DOCUMENT SEGMENT below:

Mtn. farms in Maine are smaller - I think you'd find them cheaper, & if you look at a map of ME, you'll see that water isn't generally a problem, but perhaps you don't consider the east ?
I think people forget that, while winters are indeed long, cold, & snowy, the summers are absolutely heavenly (called Vacationland) & don't require AC, and the summer days are very long for decent growing.
Oh, and no crime !! Always room for a good mechanic too.
Oh, forgot to say, hay is $3 - $5 (or less ?) for square bales.


----------



## r93000 (Mar 9, 2009)

joejeep92 said:


> I have lots of family in the Ozarks. Do like the country. I would really like to have a well but I know that is not always an option...and no road maintenance is fine by me. That is what I deal with out here. I plow, grade and gravel


Its not the road maintenance, per se, its the restrictions and closures. Privately maintained roads are actually easier, because you can take care of it yourself. Some state and county roads have restricted plow times because they lose plows over the side of the mountain. They don't plow them during low visibility or EVER while it is dark. You can't really plow them yourself because of the same danger of going over the edge. They have markers, but even in daylight it can be hard to tell where they are depending on how much snow is already down.

Depending on your employer this may or may not be a problem. For me, generally its not a big deal. I teach school, so if the road is closed we either have a 2hr delay to allow plows to run and reopen or school is closed for the day. If it closes while we are at school, I'm out of luck anyway because 1/4 of my kiddos can't leave either  For dh, road closure is not an acceptable reason to be absent. There has to be someone at his post, so if he doesn't get there someone else has to stay over until a live body arrives. We had to pass up some amazing properties because of little yellow and black signs.


----------



## r93000 (Mar 9, 2009)

I just wanted to offer up a bit of information for our portion of the mountains. Its always nice to get a bit of an inside scoop when trying to decide where to move.

I can't address the east, because I have never lived there. I can say that the "feel" of the Ozarks versus our portion of the Rockies is very different.

I will add, if we were able to choose mountains anywhere in the US, we would head north. Way north. Alaska north. Just not an employment option for us at this time, but definitely something a mechanic could consider...


----------



## joejeep92 (Oct 11, 2010)

By feel what are you referring to? Well I would love to live in Alaska but the little lady wants somewhere warmer than that...I had to beg for the mountains haha


----------



## r93000 (Mar 9, 2009)

Its a bit hard to explain without sounding obnoxious, which is not my intent. Let me preface by saying that dh and I both grew up in the MO Ozarks and both of our extended families live there. We visit regularly. This is only my interpretation of it and I am sure that others feel differently. Please no :flame:

When we first moved here, I asked about the differences that I felt and noticed. The way a native Coloradan explained it to me was like this:
"You're used to southern hospitality, and we're westerners. We're more independent."

I wouldn't really say where we are is more liberal in a classic sense, but more of the ignore what the neighbors are doing and live your own life. In the Ozarks, I found it to be more of the neighbors are going to share their opinions to you and/or others in town.

End of DOCUMENT SEGMENT.
EXTRACTED DATA below:

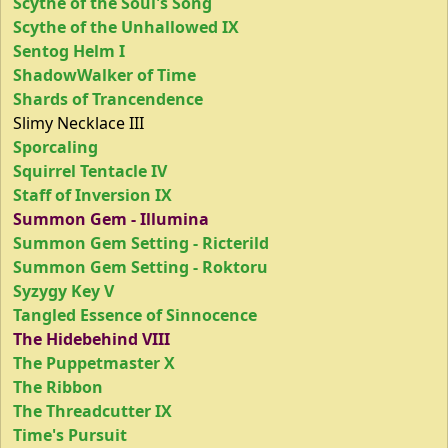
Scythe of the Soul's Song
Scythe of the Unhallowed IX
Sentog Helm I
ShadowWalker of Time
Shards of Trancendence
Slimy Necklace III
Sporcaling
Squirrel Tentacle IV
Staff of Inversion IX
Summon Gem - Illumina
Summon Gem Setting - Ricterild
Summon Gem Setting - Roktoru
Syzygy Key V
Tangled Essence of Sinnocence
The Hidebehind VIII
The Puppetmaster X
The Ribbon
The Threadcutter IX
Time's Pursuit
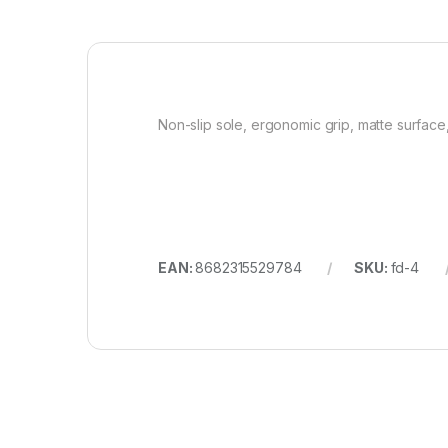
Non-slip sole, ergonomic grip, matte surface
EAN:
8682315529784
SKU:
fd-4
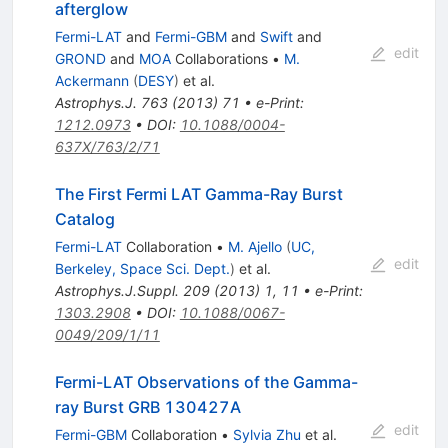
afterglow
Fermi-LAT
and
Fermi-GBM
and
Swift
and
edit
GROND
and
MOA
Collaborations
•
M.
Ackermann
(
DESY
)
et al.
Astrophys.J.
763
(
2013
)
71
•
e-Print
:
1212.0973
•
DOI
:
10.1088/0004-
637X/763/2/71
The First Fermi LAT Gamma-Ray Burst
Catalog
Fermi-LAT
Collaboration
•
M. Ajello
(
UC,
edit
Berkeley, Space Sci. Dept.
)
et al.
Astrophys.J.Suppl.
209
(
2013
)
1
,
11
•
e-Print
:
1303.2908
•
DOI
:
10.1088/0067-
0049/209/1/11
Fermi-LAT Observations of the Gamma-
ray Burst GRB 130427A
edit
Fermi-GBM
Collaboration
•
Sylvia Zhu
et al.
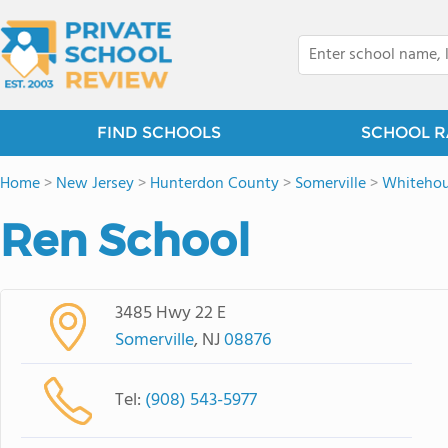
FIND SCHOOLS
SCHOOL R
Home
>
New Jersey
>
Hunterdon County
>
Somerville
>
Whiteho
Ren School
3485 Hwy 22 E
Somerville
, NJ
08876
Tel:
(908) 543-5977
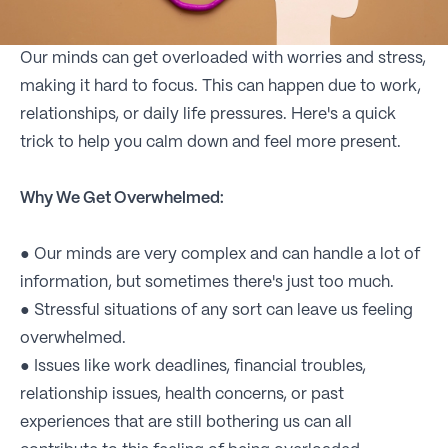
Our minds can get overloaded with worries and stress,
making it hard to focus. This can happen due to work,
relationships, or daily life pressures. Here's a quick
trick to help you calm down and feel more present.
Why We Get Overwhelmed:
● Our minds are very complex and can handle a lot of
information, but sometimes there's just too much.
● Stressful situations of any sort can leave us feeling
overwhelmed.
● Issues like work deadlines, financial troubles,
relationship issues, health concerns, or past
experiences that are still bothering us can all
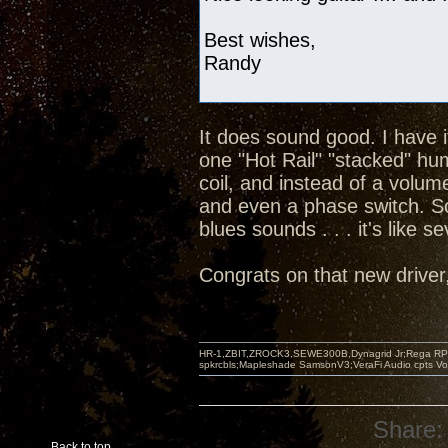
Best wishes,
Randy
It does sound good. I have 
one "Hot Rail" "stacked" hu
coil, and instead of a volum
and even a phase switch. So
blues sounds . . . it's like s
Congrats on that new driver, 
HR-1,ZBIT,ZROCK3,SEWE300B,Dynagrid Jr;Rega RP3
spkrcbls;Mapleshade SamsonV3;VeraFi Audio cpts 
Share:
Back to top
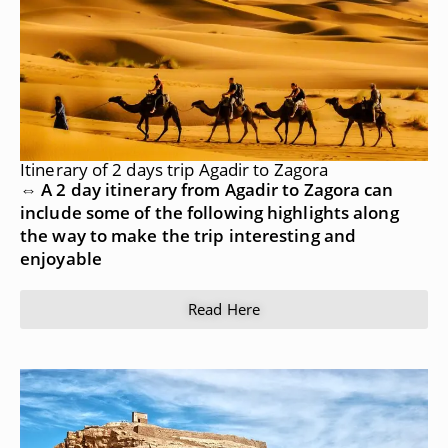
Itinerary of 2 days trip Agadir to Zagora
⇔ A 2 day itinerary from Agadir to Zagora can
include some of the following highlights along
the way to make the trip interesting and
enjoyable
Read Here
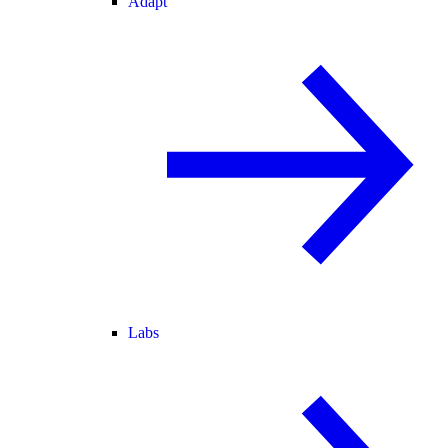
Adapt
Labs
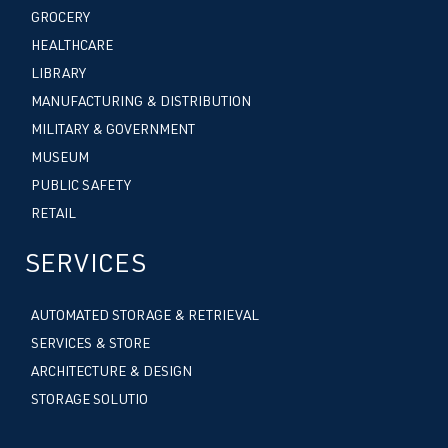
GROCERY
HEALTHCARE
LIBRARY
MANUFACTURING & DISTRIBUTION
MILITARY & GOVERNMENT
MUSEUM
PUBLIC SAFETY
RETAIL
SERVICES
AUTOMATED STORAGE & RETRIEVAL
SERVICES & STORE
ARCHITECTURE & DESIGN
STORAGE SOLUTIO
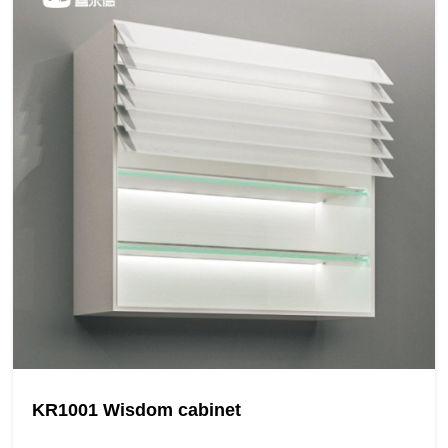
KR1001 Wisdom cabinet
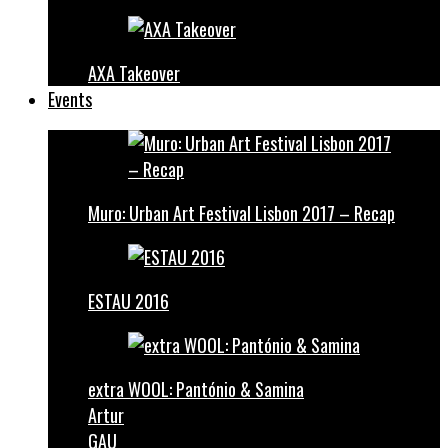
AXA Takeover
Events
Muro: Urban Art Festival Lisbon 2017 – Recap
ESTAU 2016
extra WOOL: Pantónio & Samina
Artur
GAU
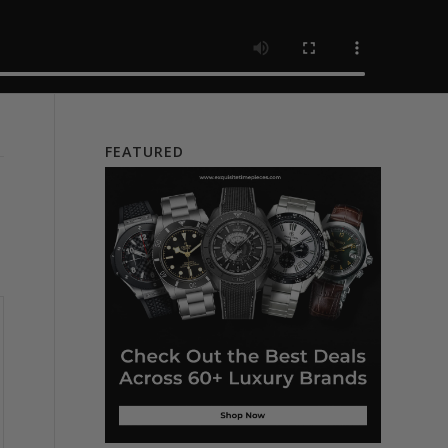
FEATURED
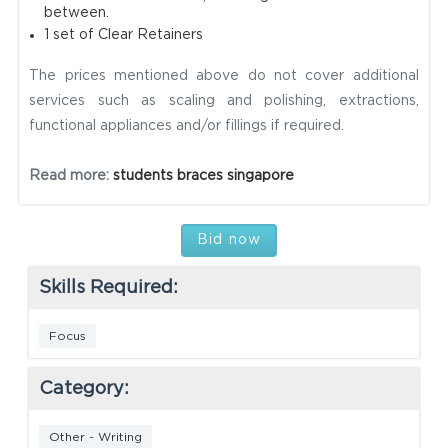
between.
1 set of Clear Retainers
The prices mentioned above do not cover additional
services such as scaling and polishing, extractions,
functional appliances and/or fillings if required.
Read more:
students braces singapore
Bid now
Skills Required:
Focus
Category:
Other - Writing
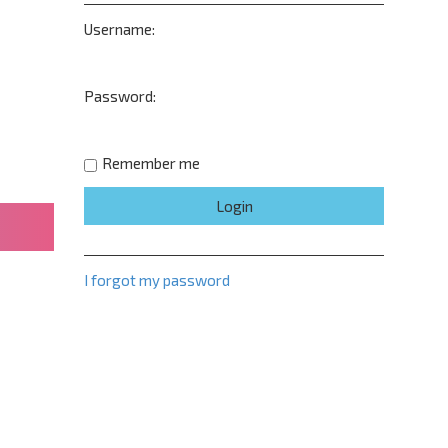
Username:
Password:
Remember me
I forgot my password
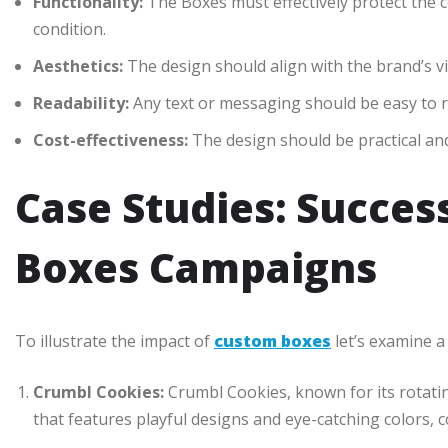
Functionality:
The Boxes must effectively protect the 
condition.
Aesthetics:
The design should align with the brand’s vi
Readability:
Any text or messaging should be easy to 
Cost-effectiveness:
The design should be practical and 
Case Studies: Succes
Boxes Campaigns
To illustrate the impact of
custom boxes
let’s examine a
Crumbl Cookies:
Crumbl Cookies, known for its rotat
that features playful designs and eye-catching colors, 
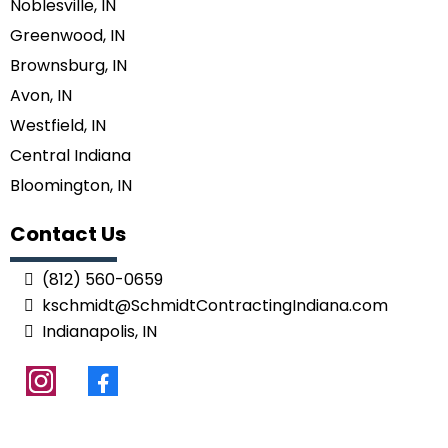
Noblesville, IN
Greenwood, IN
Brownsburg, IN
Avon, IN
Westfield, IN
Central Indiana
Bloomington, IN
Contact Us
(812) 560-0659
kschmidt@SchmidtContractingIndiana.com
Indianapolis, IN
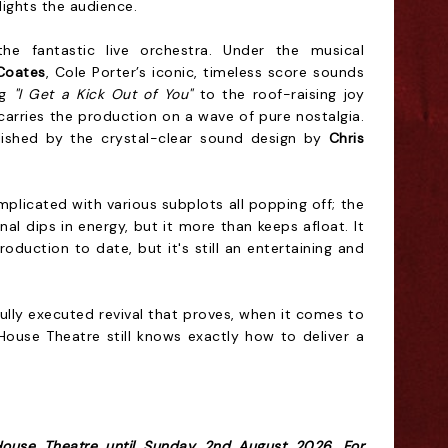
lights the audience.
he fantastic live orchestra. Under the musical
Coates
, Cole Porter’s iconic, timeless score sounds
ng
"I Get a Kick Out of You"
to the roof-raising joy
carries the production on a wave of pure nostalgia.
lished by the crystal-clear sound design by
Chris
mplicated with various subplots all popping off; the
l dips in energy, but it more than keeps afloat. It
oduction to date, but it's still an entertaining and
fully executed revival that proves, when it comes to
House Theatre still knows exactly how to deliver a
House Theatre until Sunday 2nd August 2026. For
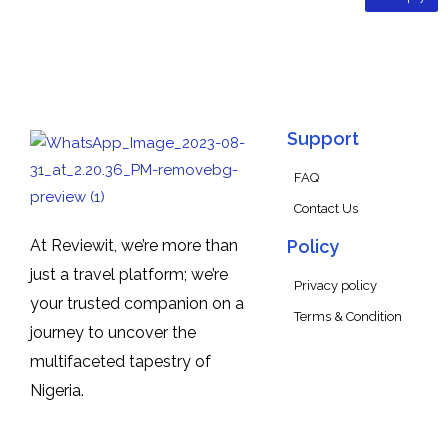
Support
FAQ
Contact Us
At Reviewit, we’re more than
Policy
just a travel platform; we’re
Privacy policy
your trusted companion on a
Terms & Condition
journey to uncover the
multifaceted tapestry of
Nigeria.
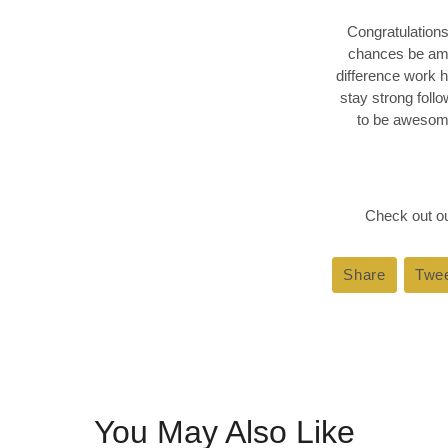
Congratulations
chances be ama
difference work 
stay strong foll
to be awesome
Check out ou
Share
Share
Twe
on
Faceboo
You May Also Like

End of EXTRACTED DATA.

WORK TO COMPLETE:
1 > From the mountain-living thread, write down the passage starting at "Mtn. farms in" and ending at "consider the east ?".
2 > Pick up the mountain-living thread right after its last sentence and keep it going.
The entries have nothing to do with what comes next.

OUTPUTS IN ORDER:
1 >
Mtn. farms in Maine are smaller - I think you'd find them cheaper, & if you look at a map of ME, you'll see that water isn't generally a problem, but perhaps you don't consider the east ?

2 >
For example:
We have lived in our new house for 3 months, and have not met a single neighbor other than to wave in passing. We lived in our previous house in this county for 9 months, and only met neighbors by going and introducing ourselves. In the Ozarks, when we moved to a new house in a new county, you could count on at least three or four neighbors stopping by to introduce themselves, and check you out, within the first week.

I rarely needed to ask for help with anything when we lived in the Ozarks. If you just mentioned that you were working on a project (or even bought the pieces at the local hardware without saying a word), there would usually be 9 suggestions on how to do it, 4 volunteers to help, and 2 that just showed up to do it. Here, if you want an opinion on a project you ask for it. If you need help, you ask for it. It isn't generally volunteered by strangers at the hardware store. 

Another thing, when we head back home we know that nearly every house is armed in some way, but you don't see sidearms commonly. You may know they are there, but you don't usually see them. (Not talking about the parking lot of the breakfast diner during hunting season ) Here it is not unusual to see sidearms on more than half who are just out doing their regular business around town. I am sure that a big portion of that is attributable to the very high concentration of law enforcement and military trained in our direct area.

There are pros and cons for both places. 

I guess I grew up with that "southern hospitality" instilled in me, so I still do some things that are out of the norm here. If you come to work at my house, you are guaranteed to get sweet ice tea or hot coffee and a baked good or meal of some sort


----------



## sunflower-n-ks (Aug 7, 2006)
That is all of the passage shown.